The reason organisations need to develop systems to facilitate Big Learning is elegantly described by Hayek in the conclusion to his essay “The Use of Knowledge in Society”.  Hayek was critiquing the schools of economists who thought that centrally planned interventions designed by experts would be effective. The context may differ but organisations still use forms of central planning by experts to create change. These changes fall short for a fundamental reason – experts can’t know enough alone:

The practical problem, however, arises precisely because these facts are never so given to a single mind, and because, in consequence, it is necessary that in the solution of the problem knowledge should be used that is dispersed among many people

The practices of Big Learning help bring people together to share insights, learn and work as one.

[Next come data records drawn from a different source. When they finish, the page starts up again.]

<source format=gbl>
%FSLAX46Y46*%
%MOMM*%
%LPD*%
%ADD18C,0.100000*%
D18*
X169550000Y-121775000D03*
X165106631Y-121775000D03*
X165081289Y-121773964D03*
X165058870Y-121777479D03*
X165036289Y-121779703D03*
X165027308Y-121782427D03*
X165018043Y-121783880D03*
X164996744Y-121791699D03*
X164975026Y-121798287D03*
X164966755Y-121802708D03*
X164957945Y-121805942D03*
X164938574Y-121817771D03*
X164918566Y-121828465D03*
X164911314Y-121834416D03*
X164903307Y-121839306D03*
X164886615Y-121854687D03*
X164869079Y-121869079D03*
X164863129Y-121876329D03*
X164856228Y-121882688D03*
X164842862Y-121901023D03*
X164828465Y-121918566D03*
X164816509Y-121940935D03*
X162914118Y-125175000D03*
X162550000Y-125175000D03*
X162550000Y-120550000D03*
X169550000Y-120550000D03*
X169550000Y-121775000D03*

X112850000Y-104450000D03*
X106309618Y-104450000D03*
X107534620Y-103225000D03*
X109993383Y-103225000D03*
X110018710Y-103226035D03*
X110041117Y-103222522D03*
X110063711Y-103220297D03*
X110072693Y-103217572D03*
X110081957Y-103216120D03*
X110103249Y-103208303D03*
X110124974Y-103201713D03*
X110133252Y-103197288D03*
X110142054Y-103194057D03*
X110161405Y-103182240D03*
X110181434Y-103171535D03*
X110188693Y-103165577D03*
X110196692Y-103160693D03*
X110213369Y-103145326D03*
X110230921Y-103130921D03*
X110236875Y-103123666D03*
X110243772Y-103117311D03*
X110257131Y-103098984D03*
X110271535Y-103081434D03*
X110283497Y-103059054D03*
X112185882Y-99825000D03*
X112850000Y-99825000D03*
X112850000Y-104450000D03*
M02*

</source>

Actionable insight matters more than big data.

Don’t worry how big your data is. Focus on how actionable your insights are.

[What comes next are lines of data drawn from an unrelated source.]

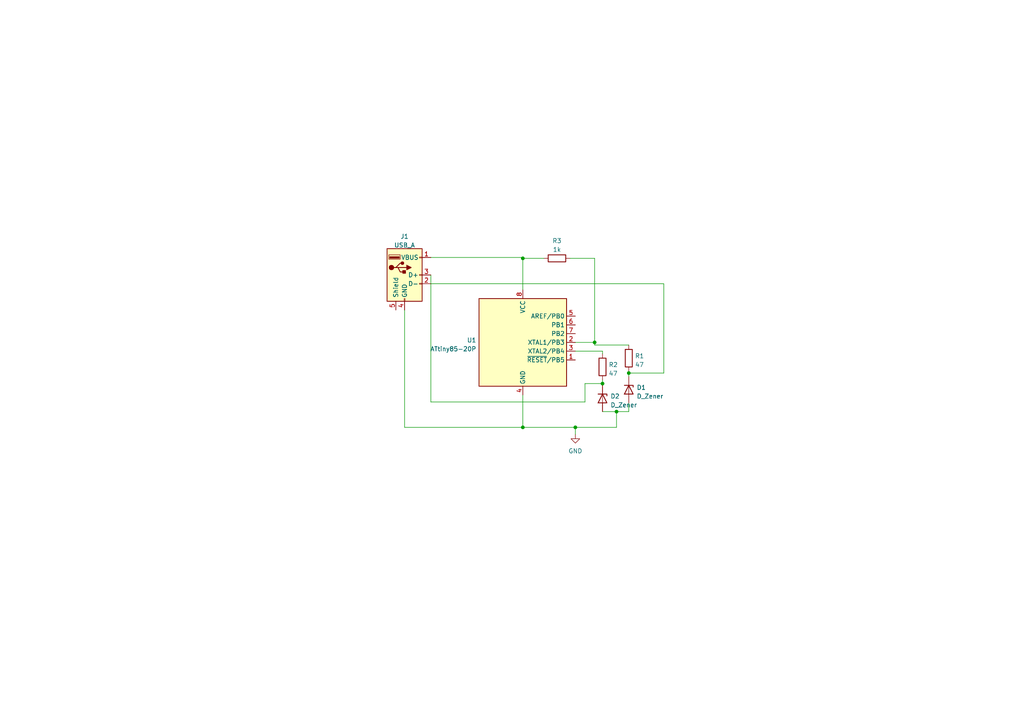
<source format=kicad_sch>
(kicad_sch
	(version 20231120)
	(generator "eeschema")
	(generator_version "8.0")
	(uuid "e7dc2284-ef50-4e11-9265-a73dabba84aa")
	(paper "A4")
	
	(junction
		(at 151.638 74.93)
		(diameter 0)
		(color 0 0 0 0)
		(uuid "27afecca-23e9-46d2-92a2-27aaf79269e3")
	)
	(junction
		(at 172.466 99.314)
		(diameter 0)
		(color 0 0 0 0)
		(uuid "3a3d6e09-ffe5-43a4-ad66-e172fec80801")
	)
	(junction
		(at 178.816 119.38)
		(diameter 0)
		(color 0 0 0 0)
		(uuid "3ac6a3c7-aa6b-4234-94d3-5d6d5f2f6d39")
	)
	(junction
		(at 166.878 123.952)
		(diameter 0)
		(color 0 0 0 0)
		(uuid "79afd7d8-74b4-4a42-b2cd-7f49ba8bf660")
	)
	(junction
		(at 182.372 108.204)
		(diameter 0)
		(color 0 0 0 0)
		(uuid "94609a48-8ebc-47c7-8aa0-4f333f011b0c")
	)
	(junction
		(at 174.752 111.252)
		(diameter 0)
		(color 0 0 0 0)
		(uuid "dc2fde83-1be8-4080-b37e-568786bd2150")
	)
	(junction
		(at 151.638 123.952)
		(diameter 0)
		(color 0 0 0 0)
		(uuid "f80a2186-b972-4979-8cd6-a57eaa84d5cc")
	)
	(wire
		(pts
			(xy 151.638 123.952) (xy 166.878 123.952)
		)
		(stroke
			(width 0)
			(type default)
		)
		(uuid "022ab4e2-710f-4dbd-a7ac-e3aad23c5e73")
	)
	(wire
		(pts
			(xy 172.466 74.93) (xy 172.466 99.314)
		)
		(stroke
			(width 0)
			(type default)
		)
		(uuid "0b1d78c0-7878-4067-a5b9-15da981e1e98")
	)
	(wire
		(pts
			(xy 169.672 116.586) (xy 169.672 111.252)
		)
		(stroke
			(width 0)
			(type default)
		)
		(uuid "234ac053-c4c7-422c-a06b-cb3705dfc7d2")
	)
	(wire
		(pts
			(xy 174.752 111.252) (xy 174.752 111.76)
		)
		(stroke
			(width 0)
			(type default)
		)
		(uuid "3cb58702-67eb-41c8-a311-825470dc1d58")
	)
	(wire
		(pts
			(xy 166.878 101.854) (xy 174.752 101.854)
		)
		(stroke
			(width 0)
			(type default)
		)
		(uuid "526a6989-e90e-4bd8-9d34-af1d24e1b8d6")
	)
	(wire
		(pts
			(xy 124.968 79.756) (xy 124.968 116.586)
		)
		(stroke
			(width 0)
			(type default)
		)
		(uuid "597b186d-d052-4d44-91dc-264a2af07bd2")
	)
	(wire
		(pts
			(xy 182.372 119.38) (xy 178.816 119.38)
		)
		(stroke
			(width 0)
			(type default)
		)
		(uuid "675395c7-ffc9-4149-939b-5901a1b9c743")
	)
	(wire
		(pts
			(xy 151.638 114.554) (xy 151.638 123.952)
		)
		(stroke
			(width 0)
			(type default)
		)
		(uuid "695dca81-725d-437d-84ff-b8455efc98d9")
	)
	(wire
		(pts
			(xy 178.816 119.38) (xy 174.752 119.38)
		)
		(stroke
			(width 0)
			(type default)
		)
		(uuid "759f8d6b-3cda-46bc-92b6-81e7e126c3e8")
	)
	(wire
		(pts
			(xy 151.638 74.676) (xy 151.638 74.93)
		)
		(stroke
			(width 0)
			(type default)
		)
		(uuid "79c9fa2f-0991-44be-b604-c183912197b7")
	)
	(wire
		(pts
			(xy 117.348 123.952) (xy 151.638 123.952)
		)
		(stroke
			(width 0)
			(type default)
		)
		(uuid "7d9a6eff-fc59-4226-a092-ee3254efc609")
	)
	(wire
		(pts
			(xy 172.466 99.314) (xy 166.878 99.314)
		)
		(stroke
			(width 0)
			(type default)
		)
		(uuid "906d7f0b-9895-44c9-8a2e-0cc182093f48")
	)
	(wire
		(pts
			(xy 192.532 82.296) (xy 192.532 108.204)
		)
		(stroke
			(width 0)
			(type default)
		)
		(uuid "947eaeff-0076-4f50-a9d9-53a410de323b")
	)
	(wire
		(pts
			(xy 178.816 123.952) (xy 178.816 119.38)
		)
		(stroke
			(width 0)
			(type default)
		)
		(uuid "963e02db-3183-4614-b8ca-a5db90af15a7")
	)
	(wire
		(pts
			(xy 166.878 123.952) (xy 166.878 125.984)
		)
		(stroke
			(width 0)
			(type default)
		)
		(uuid "9f9719c6-a2d8-45cc-a8eb-766eae594aaf")
	)
	(wire
		(pts
			(xy 124.968 82.296) (xy 192.532 82.296)
		)
		(stroke
			(width 0)
			(type default)
		)
		(uuid "a24886e9-d9a2-4fde-8923-c938645e8a5d")
	)
	(wire
		(pts
			(xy 182.372 108.204) (xy 182.372 109.22)
		)
		(stroke
			(width 0)
			(type default)
		)
		(uuid "aa4de07b-a5be-46c5-8857-35329cf336d5")
	)
	(wire
		(pts
			(xy 117.348 89.916) (xy 117.348 123.952)
		)
		(stroke
			(width 0)
			(type default)
		)
		(uuid "aae646a9-7ddb-4e6a-93f9-1bedf9722f99")
	)
	(wire
		(pts
			(xy 165.354 74.93) (xy 172.466 74.93)
		)
		(stroke
			(width 0)
			(type default)
		)
		(uuid "b1dca679-3bd3-4283-9a19-28e540ab8920")
	)
	(wire
		(pts
			(xy 182.372 116.84) (xy 182.372 119.38)
		)
		(stroke
			(width 0)
			(type default)
		)
		(uuid "b98c9a95-8c0e-42a1-bc59-87a51e455914")
	)
	(wire
		(pts
			(xy 192.532 108.204) (xy 182.372 108.204)
		)
		(stroke
			(width 0)
			(type default)
		)
		(uuid "c992c432-636c-454b-9faf-18a8363b0bb1")
	)
	(wire
		(pts
			(xy 172.466 100.076) (xy 182.372 100.076)
		)
		(stroke
			(width 0)
			(type default)
		)
		(uuid "cd18a978-9020-4022-9bce-fade07c9dae2")
	)
	(wire
		(pts
			(xy 166.878 123.952) (xy 178.816 123.952)
		)
		(stroke
			(width 0)
			(type default)
		)
		(uuid "cdc397d3-0a7f-47d9-b1b0-ca6ba710984a")
	)
	(wire
		(pts
			(xy 151.638 74.93) (xy 157.734 74.93)
		)
		(stroke
			(width 0)
			(type default)
		)
		(uuid "d1955d5f-57a2-43fa-97d9-2401a6789726")
	)
	(wire
		(pts
			(xy 151.638 74.93) (xy 151.638 84.074)
		)
		(stroke
			(width 0)
			(type default)
		)
		(uuid "d3c13094-730c-4ba2-b573-a3ef7a2a0fde")
	)
	(wire
		(pts
			(xy 124.968 116.586) (xy 169.672 116.586)
		)
		(stroke
			(width 0)
			(type default)
		)
		(uuid "dec12ed5-8aac-4143-ade3-eb4606a3ff4f")
	)
	(wire
		(pts
			(xy 174.752 110.236) (xy 174.752 111.252)
		)
		(stroke
			(width 0)
			(type default)
		)
		(uuid "e219eea6-fc40-4cc0-b7c7-c0abf6f38dd5")
	)
	(wire
		(pts
			(xy 182.372 107.696) (xy 182.372 108.204)
		)
		(stroke
			(width 0)
			(type default)
		)
		(uuid "e96e2f65-7132-4fa7-bc53-33c75dabdca8")
	)
	(wire
		(pts
			(xy 172.466 100.076) (xy 172.466 99.314)
		)
		(stroke
			(width 0)
			(type default)
		)
		(uuid "ee10dbc9-25f0-457f-8dc8-7e5536f6366e")
	)
	(wire
		(pts
			(xy 174.752 101.854) (xy 174.752 102.616)
		)
		(stroke
			(width 0)
			(type default)
		)
		(uuid "f57f27d9-1b8d-4d12-a2d7-37ee009e3c85")
	)
	(wire
		(pts
			(xy 169.672 111.252) (xy 174.752 111.252)
		)
		(stroke
			(width 0)
			(type default)
		)
		(uuid "fc558763-5702-4220-ba93-54464447c2b2")
	)
	(wire
		(pts
			(xy 124.968 74.676) (xy 151.638 74.676)
		)
		(stroke
			(width 0)
			(type default)
		)
		(uuid "fde7beea-5981-4b27-9afb-8b78a49d62e7")
	)
	(symbol
		(lib_id "Device:D_Zener")
		(at 182.372 113.03 270)
		(unit 1)
		(exclude_from_sim no)
		(in_bom yes)
		(on_board yes)
		(dnp no)
		(fields_autoplaced yes)
		(uuid "0d071727-b8a5-4e06-bded-0f3af48d7916")
		(property "Reference" "D1"
			(at 184.658 112.395 90)
			(effects
				(font
					(size 1.27 1.27)
				)
				(justify left)
			)
		)
		(property "Value" "D_Zener"
			(at 184.658 114.935 90)
			(effects
				(font
					(size 1.27 1.27)
				)
				(justify left)
			)
		)
		(property "Footprint" "Diode_THT:D_DO-15_P12.70mm_Horizontal"
			(at 182.372 113.03 0)
			(effects
				(font
					(size 1.27 1.27)
				)
				(hide yes)
			)
		)
		(property "Datasheet" "~"
			(at 182.372 113.03 0)
			(effects
				(font
					(size 1.27 1.27)
				)
				(hide yes)
			)
		)
		(property "Description" ""
			(at 182.372 113.03 0)
			(effects
				(font
					(size 1.27 1.27)
				)
				(hide yes)
			)
		)
		(pin "1"
			(uuid "f94bd2db-f766-4978-9a08-4eed1d6bb413")
		)
		(pin "2"
			(uuid "5648bc7e-89bf-4234-aa78-39a164c0c67f")
		)
		(instances
			(project "badusb"
				(path "/e7dc2284-ef50-4e11-9265-a73dabba84aa"
					(reference "D1")
					(unit 1)
				)
			)
		)
	)
	(symbol
		(lib_id "Device:R")
		(at 174.752 106.426 0)
		(unit 1)
		(exclude_from_sim no)
		(in_bom yes)
		(on_board yes)
		(dnp no)
		(fields_autoplaced yes)
		(uuid "0e82212e-5053-47bd-8b7d-60bd1c0c60b5")
		(property "Reference" "R2"
			(at 176.53 105.791 0)
			(effects
				(font
					(size 1.27 1.27)
				)
				(justify left)
			)
		)
		(property "Value" "47"
			(at 176.53 108.331 0)
			(effects
				(font
					(size 1.27 1.27)
				)
				(justify left)
			)
		)
		(property "Footprint" "Resistor_THT:R_Axial_DIN0411_L9.9mm_D3.6mm_P12.70mm_Horizontal"
			(at 172.974 106.426 90)
			(effects
				(font
					(size 1.27 1.27)
				)
				(hide yes)
			)
		)
		(property "Datasheet" "~"
			(at 174.752 106.426 0)
			(effects
				(font
					(size 1.27 1.27)
				)
				(hide yes)
			)
		)
		(property "Description" ""
			(at 174.752 106.426 0)
			(effects
				(font
					(size 1.27 1.27)
				)
				(hide yes)
			)
		)
		(pin "1"
			(uuid "b16f4084-45c6-469c-ba36-8066d2d1ec13")
		)
		(pin "2"
			(uuid "3381a056-804b-4960-9b60-e29405414be6")
		)
		(instances
			(project "badusb"
				(path "/e7dc2284-ef50-4e11-9265-a73dabba84aa"
					(reference "R2")
					(unit 1)
				)
			)
		)
	)
	(symbol
		(lib_id "Device:D_Zener")
		(at 174.752 115.57 270)
		(unit 1)
		(exclude_from_sim no)
		(in_bom yes)
		(on_board yes)
		(dnp no)
		(fields_autoplaced yes)
		(uuid "35539d10-2e33-4f51-8a4b-503e7f6e5796")
		(property "Reference" "D2"
			(at 177.038 114.935 90)
			(effects
				(font
					(size 1.27 1.27)
				)
				(justify left)
			)
		)
		(property "Value" "D_Zener"
			(at 177.038 117.475 90)
			(effects
				(font
					(size 1.27 1.27)
				)
				(justify left)
			)
		)
		(property "Footprint" "Diode_THT:D_DO-15_P12.70mm_Horizontal"
			(at 174.752 115.57 0)
			(effects
				(font
					(size 1.27 1.27)
				)
				(hide yes)
			)
		)
		(property "Datasheet" "~"
			(at 174.752 115.57 0)
			(effects
				(font
					(size 1.27 1.27)
				)
				(hide yes)
			)
		)
		(property "Description" ""
			(at 174.752 115.57 0)
			(effects
				(font
					(size 1.27 1.27)
				)
				(hide yes)
			)
		)
		(pin "1"
			(uuid "d6eeea98-1f00-4b4c-a825-0184b14da548")
		)
		(pin "2"
			(uuid "6d9ed8b0-6bc8-4d39-a109-e5e572ec186b")
		)
		(instances
			(project "badusb"
				(path "/e7dc2284-ef50-4e11-9265-a73dabba84aa"
					(reference "D2")
					(unit 1)
				)
			)
		)
	)
	(symbol
		(lib_id "Connector:USB_A")
		(at 117.348 79.756 0)
		(unit 1)
		(exclude_from_sim no)
		(in_bom yes)
		(on_board yes)
		(dnp no)
		(fields_autoplaced yes)
		(uuid "3cecd286-2cc8-4d90-bd62-0cb50f01a1a9")
		(property "Reference" "J1"
			(at 117.348 68.58 0)
			(effects
				(font
					(size 1.27 1.27)
				)
			)
		)
		(property "Value" "USB_A"
			(at 117.348 71.12 0)
			(effects
				(font
					(size 1.27 1.27)
				)
			)
		)
		(property "Footprint" "Connector_USB:USB_A_CONNFLY_DS1095-WNR0"
			(at 121.158 81.026 0)
			(effects
				(font
					(size 1.27 1.27)
				)
				(hide yes)
			)
		)
		(property "Datasheet" " ~"
			(at 121.158 81.026 0)
			(effects
				(font
					(size 1.27 1.27)
				)
				(hide yes)
			)
		)
		(property "Description" ""
			(at 117.348 79.756 0)
			(effects
				(font
					(size 1.27 1.27)
				)
				(hide yes)
			)
		)
		(pin "1"
			(uuid "8d0cd244-0db3-438e-9e96-4500938a6eae")
		)
		(pin "2"
			(uuid "af025f38-c1c8-46a3-957a-0fc1b26b8a61")
		)
		(pin "3"
			(uuid "646415ee-95fa-4e51-a406-9c1874f71a5f")
		)
		(pin "4"
			(uuid "f5fada1b-bd2e-4e6d-a1d0-eb0866774c56")
		)
		(pin "5"
			(uuid "1897310d-7464-49c6-8136-2e338086eec2")
		)
		(instances
			(project "badusb"
				(path "/e7dc2284-ef50-4e11-9265-a73dabba84aa"
					(reference "J1")
					(unit 1)
				)
			)
		)
	)
	(symbol
		(lib_id "power:GND")
		(at 166.878 125.984 0)
		(unit 1)
		(exclude_from_sim no)
		(in_bom yes)
		(on_board yes)
		(dnp no)
		(fields_autoplaced yes)
		(uuid "400b814e-8d21-4a72-a83d-d4af62579ac3")
		(property "Reference" "#PWR01"
			(at 166.878 132.334 0)
			(effects
				(font
					(size 1.27 1.27)
				)
				(hide yes)
			)
		)
		(property "Value" "GND"
			(at 166.878 130.81 0)
			(effects
				(font
					(size 1.27 1.27)
				)
			)
		)
		(property "Footprint" ""
			(at 166.878 125.984 0)
			(effects
				(font
					(size 1.27 1.27)
				)
				(hide yes)
			)
		)
		(property "Datasheet" ""
			(at 166.878 125.984 0)
			(effects
				(font
					(size 1.27 1.27)
				)
				(hide yes)
			)
		)
		(property "Description" ""
			(at 166.878 125.984 0)
			(effects
				(font
					(size 1.27 1.27)
				)
				(hide yes)
			)
		)
		(pin "1"
			(uuid "181e0cac-8855-4946-81c5-9a583ce9079b")
		)
		(instances
			(project "badusb"
				(path "/e7dc2284-ef50-4e11-9265-a73dabba84aa"
					(reference "#PWR01")
					(unit 1)
				)
			)
		)
	)
	(symbol
		(lib_id "Device:R")
		(at 182.372 103.886 0)
		(unit 1)
		(exclude_from_sim no)
		(in_bom yes)
		(on_board yes)
		(dnp no)
		(fields_autoplaced yes)
		(uuid "aacbf799-dbd8-45a5-a008-b6eb8430e548")
		(property "Reference" "R1"
			(at 184.15 103.251 0)
			(effects
				(font
					(size 1.27 1.27)
				)
				(justify left)
			)
		)
		(property "Value" "47"
			(at 184.15 105.791 0)
			(effects
				(font
					(size 1.27 1.27)
				)
				(justify left)
			)
		)
		(property "Footprint" "Resistor_THT:R_Axial_DIN0411_L9.9mm_D3.6mm_P12.70mm_Horizontal"
			(at 180.594 103.886 90)
			(effects
				(font
					(size 1.27 1.27)
				)
				(hide yes)
			)
		)
		(property "Datasheet" "~"
			(at 182.372 103.886 0)
			(effects
				(font
					(size 1.27 1.27)
				)
				(hide yes)
			)
		)
		(property "Description" ""
			(at 182.372 103.886 0)
			(effects
				(font
					(size 1.27 1.27)
				)
				(hide yes)
			)
		)
		(pin "1"
			(uuid "afed4aaa-5e2d-4bcf-99bc-e8d8774e630d")
		)
		(pin "2"
			(uuid "28e57edc-6daf-4f1f-abc7-157f93836fb5")
		)
		(instances
			(project "badusb"
				(path "/e7dc2284-ef50-4e11-9265-a73dabba84aa"
					(reference "R1")
					(unit 1)
				)
			)
		)
	)
	(symbol
		(lib_id "MCU_Microchip_ATtiny:ATtiny85-20P")
		(at 151.638 99.314 0)
		(unit 1)
		(exclude_from_sim no)
		(in_bom yes)
		(on_board yes)
		(dnp no)
		(fields_autoplaced yes)
		(uuid "b34f8d6d-bb9e-4916-9c2b-df8741ec1e7e")
		(property "Reference" "U1"
			(at 138.176 98.679 0)
			(effects
				(font
					(size 1.27 1.27)
				)
				(justify right)
			)
		)
		(property "Value" "ATtiny85-20P"
			(at 138.176 101.219 0)
			(effects
				(font
					(size 1.27 1.27)
				)
				(justify right)
			)
		)
		(property "Footprint" "Package_DIP:DIP-8_W7.62mm"
			(at 151.638 99.314 0)
			(effects
				(font
					(size 1.27 1.27)
					(italic yes)
				)
				(hide yes)
			)
		)
		(property "Datasheet" "http://ww1.microchip.com/downloads/en/DeviceDoc/atmel-2586-avr-8-bit-microcontroller-attiny25-attiny45-attiny85_datasheet.pdf"
			(at 151.638 99.314 0)
			(effects
				(font
					(size 1.27 1.27)
				)
				(hide yes)
			)
		)
		(property "Description" ""
			(at 151.638 99.314 0)
			(effects
				(font
					(size 1.27 1.27)
				)
				(hide yes)
			)
		)
		(pin "1"
			(uuid "22f042dc-fb23-4fd7-ad38-511d5b80d102")
		)
		(pin "2"
			(uuid "df6729cf-95f2-40b9-a2a2-5896139f1751")
		)
		(pin "3"
			(uuid "dcfff4d6-f4d0-4e2f-97db-b2be8a4c8431")
		)
		(pin "4"
			(uuid "e8bc2220-3680-4dae-9839-f63975f5257b")
		)
		(pin "5"
			(uuid "adb15c7c-5ab5-4112-982b-1ae23903e92a")
		)
		(pin "6"
			(uuid "8a12ee2a-ae69-4f27-b263-786ba6cb1833")
		)
		(pin "7"
			(uuid "84716609-f419-43f3-acba-1f63ebc1d7c8")
		)
		(pin "8"
			(uuid "afdf1db7-d864-4ac4-934c-3c9a94ac1fca")
		)
		(instances
			(project "badusb"
				(path "/e7dc2284-ef50-4e11-9265-a73dabba84aa"
					(reference "U1")
					(unit 1)
				)
			)
		)
	)
	(symbol
		(lib_id "Device:R")
		(at 161.544 74.93 90)
		(unit 1)
		(exclude_from_sim no)
		(in_bom yes)
		(on_board yes)
		(dnp no)
		(fields_autoplaced yes)
		(uuid "bc3902ec-c6e4-4579-a07b-cbba7140cf37")
		(property "Reference" "R3"
			(at 161.544 69.85 90)
			(effects
				(font
					(size 1.27 1.27)
				)
			)
		)
		(property "Value" "1k"
			(at 161.544 72.39 90)
			(effects
				(font
					(size 1.27 1.27)
				)
			)
		)
		(property "Footprint" "Resistor_THT:R_Axial_DIN0411_L9.9mm_D3.6mm_P12.70mm_Horizontal"
			(at 161.544 76.708 90)
			(effects
				(font
					(size 1.27 1.27)
				)
				(hide yes)
			)
		)
		(property "Datasheet" "~"
			(at 161.544 74.93 0)
			(effects
				(font
					(size 1.27 1.27)
				)
				(hide yes)
			)
		)
		(property "Description" ""
			(at 161.544 74.93 0)
			(effects
				(font
					(size 1.27 1.27)
				)
				(hide yes)
			)
		)
		(pin "1"
			(uuid "93c05335-a799-4a6f-a5ad-9747b036f9fc")
		)
		(pin "2"
			(uuid "47017a36-8194-497b-b8bc-79210059e245")
		)
		(instances
			(project "badusb"
				(path "/e7dc2284-ef50-4e11-9265-a73dabba84aa"
					(reference "R3")
					(unit 1)
				)
			)
		)
	)
	(sheet_instances
		(path "/"
			(page "1")
		)
	)
)
</source>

The only thing that delivers business value is turning insights into effective action. Big data can deliver new insights but they will only drive your business when they are put into action to create new sales, save money or create other ways delivering better value in line with your strategy.

Many companies forget to leverage the insights in their existing customer systems. Do your people remember to make a birthday call to a key client using data in your customer relationship management system? Do referrals, leads & other opportunities identified always get executed effectively? Are anniversaries, expiry dates and other retention triggers well managed? Before you launch into new insights make sure you have captured the low hanging fruit.

Big data is often celebrated with examples of counterintuitive insights. Counterintuitive insights are hard to predict and equally hard to action. People doubt the strategies that come from black boxes. Doubt is not a great enabler of action. Organizations often lack the capability to execute the counterintuitive strategy. For example, knowing that left handed plumbers are more likely to watch opera is not much use unless your opera company has a hardware partnership.

Big data is often sold as a source of new strategy. It is rare that a company changes strategy on one insight. Usually, insights enable you to better execute your current strategy. These insights will confirm the hypotheses you used to create the strategy and translate general plans into the right actions with specific customers. Start your focus on better insights with what you need to do to drive your current strategy and leverage your existing capabilities.

Before you boil the ocean in a battle of data completeness, decide what you need to know and can use to create value. Invest in the capabilities to better action insights. You might be surprised by the insights you already have that are opportunities. Focus your insights on driving your business, not the size of your data bill.